Nowhere in the foregoing provision is there any mention of the defect in the complaint filed before the fiscal and the complainant’s capacity to sue as grounds for a motion to quash.

WANT OF OATH: For another, under Section 3, Rule 112 of the 1985 Rules of Criminal Procedure, a complaint is substantially sufficient if it states the known address of the respondent, it is accompanied by complainant’s affidavit and his witnesses and supporting documents, and the affidavits are sworn to before any fiscal, state prosecutor or government official authorized to administer oath, or in their absence or unavailability, a notary public who must certify that he personally examined the affiants and that he is satisfied that they voluntarily executed and understood their affidavits. All these have been duly satisfied in the complaint filed before Prosecution Attorney Aileen Marie S. Gutierrez. It must be noted that even the absence of an oath in the complaint does not necessarily render it invalid. Want of oath is a mere defect of form, which does not affect the substantial rights of the defendant on the merits.

PRESUMPTION OF REGULARITY: In this case, Welts’s Complaint-Affidavit contains an acknowledgement by Notary Public Nicole Brown of the State of New York that the same has been subscribed and sworn to before her on February 12, 1998, duly authenticated by the Philippine Consulate. While the copy on record of the complaint-affidavit appears to be merely a photocopy thereof, Prosecution Attorney Gutierrez stated that complainant’s representative will present the authenticated notarized original in court, and Prosecutor Guray manifested that the original copy is already on hand. It is apt to state at this point that the prosecutor enjoys the legal presumption of regularity in the performance of his duties and functions, which in turn gives his report the presumption of accuracy.

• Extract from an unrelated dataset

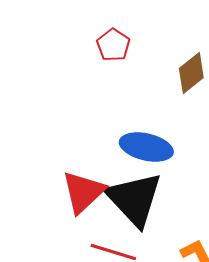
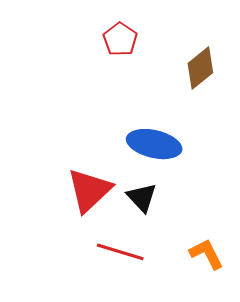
black triangle: (134, 199) -> (142, 197), size x0.5

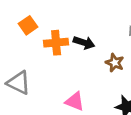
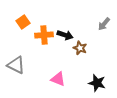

CRIME OF UNFAIR COMPETITION, A PUBLIC CRIME: More importantly, the crime of Unfair Competition punishable under Article 189 of the Revised Penal Code is a public crime. It is essentially an act against the State and it is the latter which principally stands as the injured party. The complainant’s capacity to sue in such case becomes immaterial.

More important is the nature of the case which led to this petition. What preceded this petition for certiorari was a letter-complaint filed before the NBI charging Hemandas with a criminal offense, i.e., violation of Article 189 of the Revised Penal Code. If prosecution follows after the completion of the preliminary investigation being conducted by the Special Prosecutor the information shall be in the name of the People of the Philippines and no longer the petitioner which is only an aggrieved party since a criminal offense is essentially an act against the State. It is the latter which is principally the injured party although there is a private right violated. Petitioner's capacity to sue would become, therefore, of not much significance in the main case. We cannot allow a possible violator of our criminal statutes to escape prosecution upon a far-fetched contention that the aggrieved party or victim of a crime has no standing to sue.

In upholding the right of the petitioner to maintain the present suit before our courts for unfair competition or infringement of trademarks of a foreign corporation, we are moreover recognizing our duties and the rights of foreign states under the Paris Convention for the Protection of Industrial Property to which the Philippines and France are parties. We are simply interpreting and enforcing a solemn international commitment of the Philippines embodied in a multilateral treaty to which we are a party and which we entered into because it is in our national interest to do so.